One of the common traps into which attorneys fall when advocating is the use of the word clearly. Eliminating this word is one of the easiest revisions to make, since it means nothing. If you use clearly, take it out. Even better, don't start using it in the first place. Clearly is an ineffective intensifier. No judge reads a brief--or for that matter, no one reads any piece of advocacy, legal or not--and says, "Well, your opponent says that the evidence 'proves his guilt,' but since you said that the evidence 'clearly proves his innocence,' you must be right." In other words, clearly never pushes your readers one way or another. They do not say, "You said that something was erroneous, but had you said it was 'clearly erroneous,' I would have supported you. That's a whole different story!"
But don't take my word for it. Here's what Chief Justice John Roberts told the Northwestern University School of Law back in 2007:
"We get hundreds and hundreds of briefs, and they're all the same," Roberts told a crowd of eager law students and faculty members last week at the Northwestern University School of Law in Chicago. "Somebody says, 'My client clearly deserves to win, the cases clearly do this, the language clearly reads this,' blah, blah blah. And you pick up the other side and, lo and behold, they think they clearly deserve to win."
In short, clearly smacks of desperation.
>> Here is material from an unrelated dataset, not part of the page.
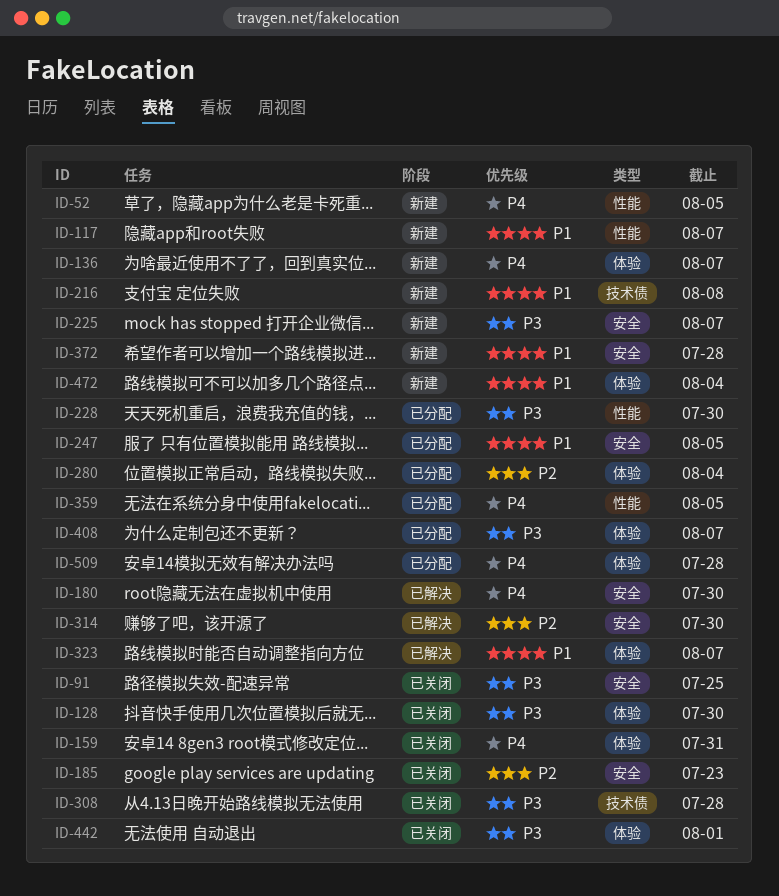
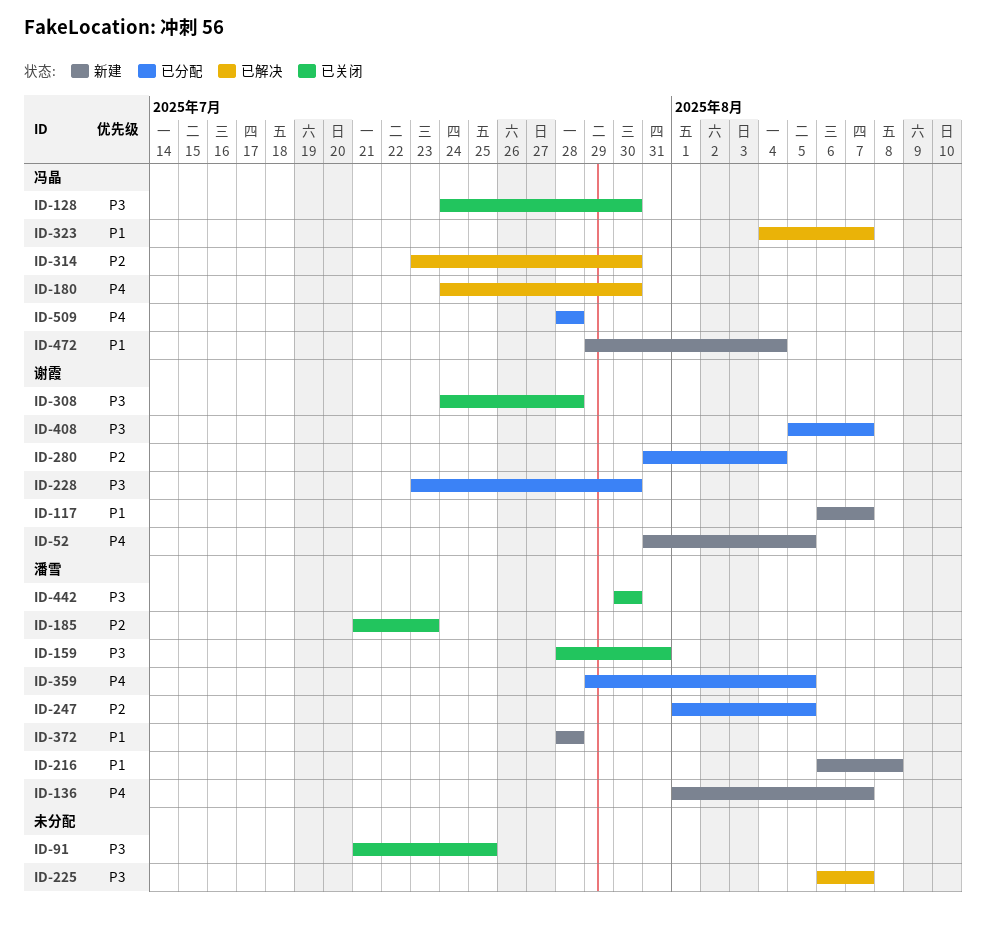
ID-159, priority: P4 -> P3
ID-225, status: 新建 -> 已解决
ID-247, priority: P1 -> P2
ID-442, due: Aug 1 -> Jul 30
I was reminded of this in a recent article by Alec MacGillis and Paul Farhi in the Washington Post entitled "In Obama's speeches, one favorite phrase: "Let me be clear.'" MacGillis and Fahri discuss Obama's overuse of this set-up in his speeches. They write that "in a presidency in which everything is murkier than Obama could have imagined, the 'let me be clear' preface has become a signal that what follows will be anything but." Has Obama used the phrase so often that it is now cliche, a metaphorical device that once was to be taken literally but through overuse has lost all meaning?
In the beginning, when he was still a presidential candidate, Obama used the device to say, "Listen to what I am about to tell you. Sometimes what I say might be opaque, but I tell you this with no trace of ambiguity or shred of doubt." MacGillis and Fahri say that once Obama became president, he used the phrase to defend against his detractors, to rebut them when things were really not that clear. His opponents saw the phrase "as a sign of indecision to follow."
Of course, the other problem with overusing the phrase "let me be clear" is that it implies that there are times when he is not being clear, when he is not as assured or unambiguous or decisive. In his November speech announcing the troop increase in Afghanistan, Obama pronounced his clarity eleven times. Not only does he risk tiring his audience with the phrase, but he also risks removing the power from the phrase when he really does mean to be clear.
To sum: don't overuse any stylistic technique or rhetorical device. When you emphasize everything, you emphasize nothing.